DIRECTIONS: Transcribe nothing but the lines from the one with "1171 566 45.94" to the end of the entries, both included, keeping each exact and leaving every picture out.

DATA PROVIDED:
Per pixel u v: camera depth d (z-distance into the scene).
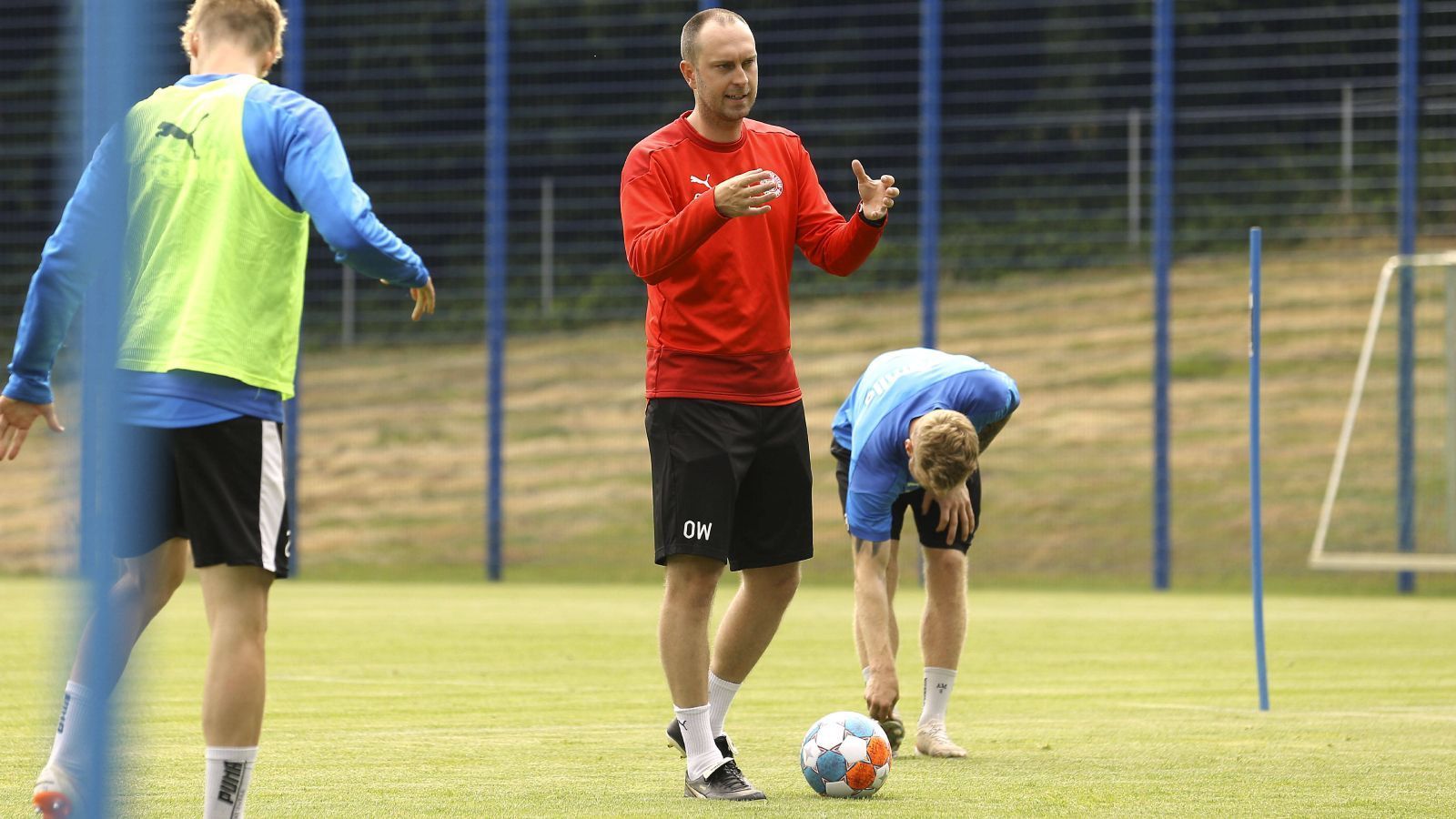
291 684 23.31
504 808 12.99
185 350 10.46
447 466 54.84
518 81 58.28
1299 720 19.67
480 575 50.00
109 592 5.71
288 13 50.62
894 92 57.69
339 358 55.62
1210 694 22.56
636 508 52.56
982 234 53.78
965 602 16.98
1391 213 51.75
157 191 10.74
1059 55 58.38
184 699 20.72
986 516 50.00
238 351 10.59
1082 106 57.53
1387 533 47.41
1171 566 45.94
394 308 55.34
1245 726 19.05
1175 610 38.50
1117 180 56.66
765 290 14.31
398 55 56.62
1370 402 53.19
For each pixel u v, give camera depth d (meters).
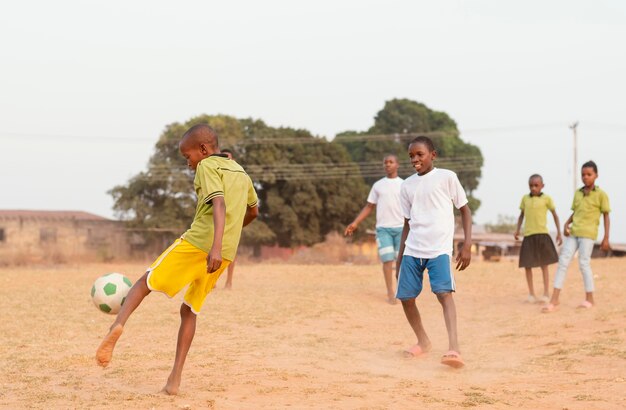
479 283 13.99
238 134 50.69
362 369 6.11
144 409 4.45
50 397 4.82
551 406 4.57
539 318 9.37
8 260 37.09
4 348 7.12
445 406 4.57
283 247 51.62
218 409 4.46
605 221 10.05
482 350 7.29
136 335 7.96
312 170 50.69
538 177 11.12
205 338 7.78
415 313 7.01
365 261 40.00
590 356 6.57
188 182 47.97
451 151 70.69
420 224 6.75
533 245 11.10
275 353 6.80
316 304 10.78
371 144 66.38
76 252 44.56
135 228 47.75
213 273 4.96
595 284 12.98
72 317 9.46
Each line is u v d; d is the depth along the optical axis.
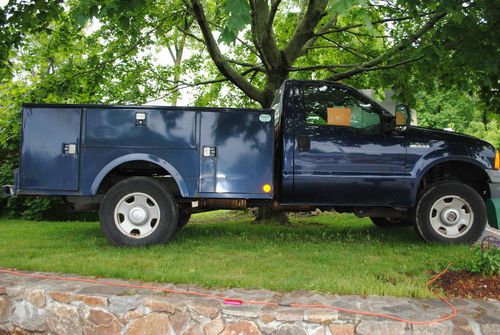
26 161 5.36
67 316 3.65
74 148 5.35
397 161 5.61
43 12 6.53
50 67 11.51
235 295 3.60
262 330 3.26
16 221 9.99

YOUR RESPONSE:
1171 566 45.94
394 308 55.34
1245 726 19.05
1175 610 38.50
1117 180 56.66
765 290 14.31
398 55 56.62
1370 402 53.19
For each pixel u v, give camera depth d (meters).
479 283 13.99
238 134 50.69
362 369 6.11
144 409 4.45
50 397 4.82
551 406 4.57
539 318 9.37
8 260 37.09
4 348 7.12
445 406 4.57
283 247 51.62
218 409 4.46
605 221 10.05
482 350 7.29
136 335 7.96
312 170 50.69
538 177 11.12
205 338 7.78
415 313 7.01
365 261 40.00
590 356 6.57
188 182 47.97
451 151 70.69
420 224 6.75
533 245 11.10
275 353 6.80
316 304 10.78
371 144 66.38
76 252 44.56
135 228 47.75
213 273 4.96
595 284 12.98
72 317 9.46
Each line is u v d; d is the depth along the optical axis.
26 161 5.36
67 316 3.65
74 148 5.35
397 161 5.61
43 12 6.53
50 67 11.51
235 295 3.60
262 330 3.26
16 221 9.99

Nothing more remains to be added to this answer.